When not doing mathematics he is a keen participant in mathematical outreach workshops and has given a variety of popular maths lectures nationally and internationally. He has previously worked for the BBC, illustrated Marcus du Sautoy’s book and worked on the popular maths show “Dara Ó Briain: School of Hard Sums”.  Most recently he was the Fellow of Modern Mathematics at the London Science Museum and is helped redesign their mathematics gallery.

Course aims

This course aims to

  • give students a deeper knowledge and understanding of the concepts of number, shape, the role of logic and probability in game play, the role of mathematics in codes and the power of mathematical equations to predict the future;
  • provide students with activities that allow the students to interact with mathematics on a level which they may not considered before;
  • show how mathematics permeates many aspects of our daily lives;
  • aid the intuition of the participants when dealing with probability;
  • show the beauty behind the equations that mathematicians use.

This course will enable students to:

  • have confidence in situations where numerical processes are necessary.
  • question the statistical data that the media presents as fact.
  • organise problems logically, stating their assumptions and understanding their conclusions.

Learning outcomes

By the end of this course students will be expected to understand:

  • mathematics is the language of the universe;
  • mathematics is more than just numbers;
  • intuition may not always be correct;
  • the power of proof;
  • mathematics allows us to explore theoretical systems without the need of physical experiment.

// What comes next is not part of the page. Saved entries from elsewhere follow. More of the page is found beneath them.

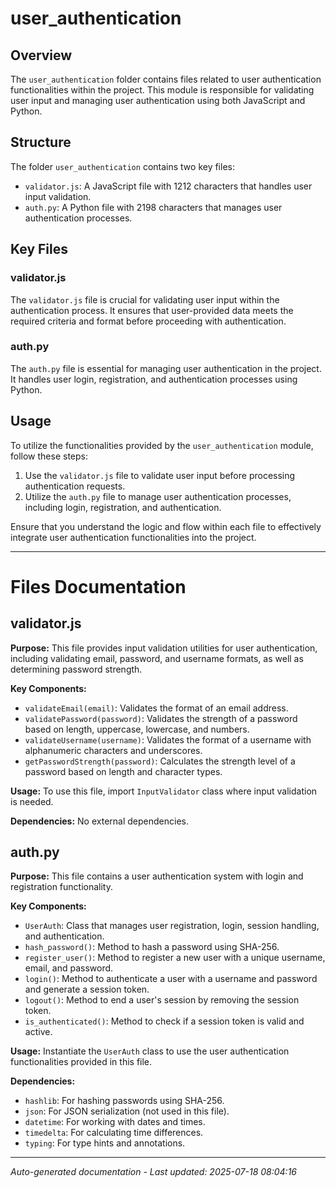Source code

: # user_authentication

## Overview
The `user_authentication` folder contains files related to user authentication functionalities within the project. This module is responsible for validating user input and managing user authentication using both JavaScript and Python.

## Structure
The folder `user_authentication` contains two key files:
- `validator.js`: A JavaScript file with 1212 characters that handles user input validation.
- `auth.py`: A Python file with 2198 characters that manages user authentication processes.

## Key Files
### validator.js
The `validator.js` file is crucial for validating user input within the authentication process. It ensures that user-provided data meets the required criteria and format before proceeding with authentication.

### auth.py
The `auth.py` file is essential for managing user authentication in the project. It handles user login, registration, and authentication processes using Python.

## Usage
To utilize the functionalities provided by the `user_authentication` module, follow these steps:
1. Use the `validator.js` file to validate user input before processing authentication requests.
2. Utilize the `auth.py` file to manage user authentication processes, including login, registration, and authentication.

Ensure that you understand the logic and flow within each file to effectively integrate user authentication functionalities into the project.

---

# Files Documentation

## validator.js

**Purpose:** This file provides input validation utilities for user authentication, including validating email, password, and username formats, as well as determining password strength.

**Key Components:**
- `validateEmail(email)`: Validates the format of an email address.
- `validatePassword(password)`: Validates the strength of a password based on length, uppercase, lowercase, and numbers.
- `validateUsername(username)`: Validates the format of a username with alphanumeric characters and underscores.
- `getPasswordStrength(password)`: Calculates the strength level of a password based on length and character types.

**Usage:** To use this file, import `InputValidator` class where input validation is needed.

**Dependencies:** No external dependencies.

## auth.py

**Purpose:** This file contains a user authentication system with login and registration functionality.

**Key Components:**
- `UserAuth`: Class that manages user registration, login, session handling, and authentication.
- `hash_password()`: Method to hash a password using SHA-256.
- `register_user()`: Method to register a new user with a unique username, email, and password.
- `login()`: Method to authenticate a user with a username and password and generate a session token.
- `logout()`: Method to end a user's session by removing the session token.
- `is_authenticated()`: Method to check if a session token is valid and active.

**Usage:** Instantiate the `UserAuth` class to use the user authentication functionalities provided in this file.

**Dependencies:**
- `hashlib`: For hashing passwords using SHA-256.
- `json`: For JSON serialization (not used in this file).
- `datetime`: For working with dates and times.
- `timedelta`: For calculating time differences.
- `typing`: For type hints and annotations.

---
*Auto-generated documentation - Last updated: 2025-07-18 08:04:16*
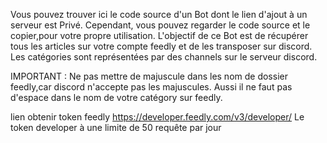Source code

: Vous pouvez trouver ici le code source d'un Bot dont le lien d'ajout à un serveur est Privé.
Cependant, vous pouvez regarder le code source et le copier,pour votre propre utilisation.
L'objectif de ce Bot est de récupérer tous les articles sur votre compte feedly et de les transposer sur discord.
Les catégories sont représentées par des channels sur le serveur discord.

IMPORTANT :
Ne pas mettre de majuscule dans les nom de dossier feedly,car discord n'accepte pas les majuscules.
Aussi il ne faut pas d'espace dans le nom de votre catégory sur feedly.


lien obtenir token feedly https://developer.feedly.com/v3/developer/
Le token developer à une limite de 50 requête par jour 
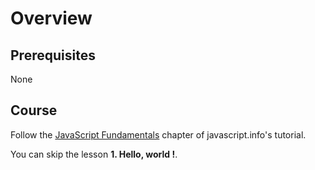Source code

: # Overview

## Prerequisites

None

## Course

Follow the [JavaScript Fundamentals](https://javascript.info/first-steps) chapter of javascript.info's tutorial.

You can skip the lesson **1. Hello, world !**.
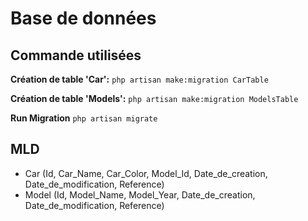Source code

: # Base de données

## Commande utilisées

**Création de table 'Car':**
`php artisan make:migration CarTable`

**Création de table 'Models':**
`php artisan make:migration ModelsTable`

**Run Migration**
`php artisan migrate`

## MLD

- Car (Id, Car_Name, Car_Color, Model_Id, Date_de_creation, Date_de_modification, Reference)
- Model (Id, Model_Name, Model_Year, Date_de_creation, Date_de_modification, Reference)
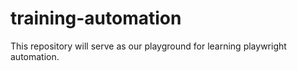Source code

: # training-automation
This repository will serve as our playground for learning playwright automation.
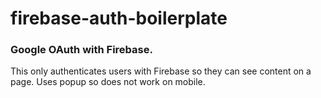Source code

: # firebase-auth-boilerplate

### Google OAuth with Firebase.

This only authenticates users with Firebase so they can see content on a page.
Uses popup so does not work on mobile.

By the end of this course students will be expected to have gained the following skills:

  • Discuss mathematical ideas competently.
  • Suggest possible applicable branches of mathematics to new problems.
  • Clarify and evaluate assumptions based on their applicability.
  • Aid their intuition through mathematical insights.
  • Transform known solutions to new problems.

Assessment methods

Assessment for this course is based on two written assignments - one short assignment of 500 words due half way through the course and one longer assignment of 1500 words due at the end of the course.

Assignments are not graded but are marked either pass or fail.

Application

Please use the 'Book' or 'Apply' button on this page. Alternatively, please contact us to obtain an application form.

Level and demands

FHEQ level 4, 10 weeks, approx 10 hours per week, therefore a total of about 100 study hours.